Petty Officer

In the Royal Navy, the rate of petty officer comes above that of leading rating and below that of chief petty officer. It is the equivalent of sergeant in the Royal Marines, British Army and Royal Air Force. Petty officer is the lowest of the senior rating grades. Petty officers, like all senior rates, wear "fore and aft" rig.

Petty Officer Francis Harold Armitage

Petty Office Stoker Francis Harold Armitage, RN (K16328), was a Luton man lost when HMS Vanguard sank following an internal explosion while at anchor at Scapa Flow on July 9th, 1917. His body was never recovered for burial.

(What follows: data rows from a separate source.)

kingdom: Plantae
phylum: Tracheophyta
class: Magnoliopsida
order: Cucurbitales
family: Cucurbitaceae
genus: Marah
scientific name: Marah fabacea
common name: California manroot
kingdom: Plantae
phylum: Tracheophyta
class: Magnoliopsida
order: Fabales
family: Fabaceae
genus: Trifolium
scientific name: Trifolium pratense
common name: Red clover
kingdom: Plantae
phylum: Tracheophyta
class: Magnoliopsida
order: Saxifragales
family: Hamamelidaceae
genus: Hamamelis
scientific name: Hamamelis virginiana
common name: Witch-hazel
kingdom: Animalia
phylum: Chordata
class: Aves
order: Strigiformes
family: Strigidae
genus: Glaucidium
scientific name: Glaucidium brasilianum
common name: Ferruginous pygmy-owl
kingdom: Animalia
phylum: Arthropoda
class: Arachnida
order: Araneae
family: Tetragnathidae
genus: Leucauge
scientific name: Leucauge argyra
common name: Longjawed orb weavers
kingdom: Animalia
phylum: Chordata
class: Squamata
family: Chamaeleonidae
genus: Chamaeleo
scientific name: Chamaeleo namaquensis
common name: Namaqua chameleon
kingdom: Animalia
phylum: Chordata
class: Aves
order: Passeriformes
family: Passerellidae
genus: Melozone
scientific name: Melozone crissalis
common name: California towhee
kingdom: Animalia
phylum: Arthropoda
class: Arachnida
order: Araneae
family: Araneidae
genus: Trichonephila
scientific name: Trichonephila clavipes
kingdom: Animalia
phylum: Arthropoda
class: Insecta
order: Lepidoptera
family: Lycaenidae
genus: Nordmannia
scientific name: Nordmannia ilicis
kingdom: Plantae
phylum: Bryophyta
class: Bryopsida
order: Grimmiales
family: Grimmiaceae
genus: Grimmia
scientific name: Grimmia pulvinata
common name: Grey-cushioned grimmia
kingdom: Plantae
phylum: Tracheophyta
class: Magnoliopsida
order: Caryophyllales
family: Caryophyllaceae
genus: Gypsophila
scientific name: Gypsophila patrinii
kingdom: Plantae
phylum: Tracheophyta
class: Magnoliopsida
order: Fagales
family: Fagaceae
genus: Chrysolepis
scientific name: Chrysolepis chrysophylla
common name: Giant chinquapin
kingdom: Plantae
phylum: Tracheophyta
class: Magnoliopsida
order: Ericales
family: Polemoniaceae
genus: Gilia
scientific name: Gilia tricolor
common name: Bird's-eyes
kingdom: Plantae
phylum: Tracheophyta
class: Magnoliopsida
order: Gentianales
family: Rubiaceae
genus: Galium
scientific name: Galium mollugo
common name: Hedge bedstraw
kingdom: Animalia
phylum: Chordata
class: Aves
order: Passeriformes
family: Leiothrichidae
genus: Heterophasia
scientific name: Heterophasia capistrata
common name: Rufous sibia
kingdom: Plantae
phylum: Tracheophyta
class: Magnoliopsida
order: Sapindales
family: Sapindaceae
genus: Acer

A son of Thomas and Elizabeth Armitage, of 43 Tennyson Road, Luton, the 26-year-old had recently been promoted from Leading Seaman and was second in charge of the engine room. He had served on Vanguard during the Battle of Jutland in 1916 and come through unscathed.

Petty Officer William Wallace Gadsby


Petty Officer Stoker William Wallace Gadsby, Royal Navy, was the second son of William and Isabella Gadsby to die within six weeks in 1916. He was at the time serving on submarine E4, which, on August 15th, 1916, was sunk in a collision with sister submarine E41 during exercises off Harwich. Both vessels went down, and all hands on E4 were lost.

Younger brother Arthur Edward was killed in action on the Somme on July 5th while serving with the Hampshire Regiment.

Petty Officer Charles Dimmock

First-class Petty Officer Charles Dimmock, 192556, an old boy of Queen Square School, Luton, was one of the crew of HMS Good Hope missing with all hands following the Pacific naval battle of Coronel, off the Chilean coast.

He was 33 years old and was brought up by his grandparents, the late Mr and Mrs George Dimmock, of 42 Albert Road, Luton. He joined the Navy as a boy and had 16 years service to his credit. For rescue work at the Messina earthquake disaster in Italy in 1908 he received a medal, and had recently received a long service medal.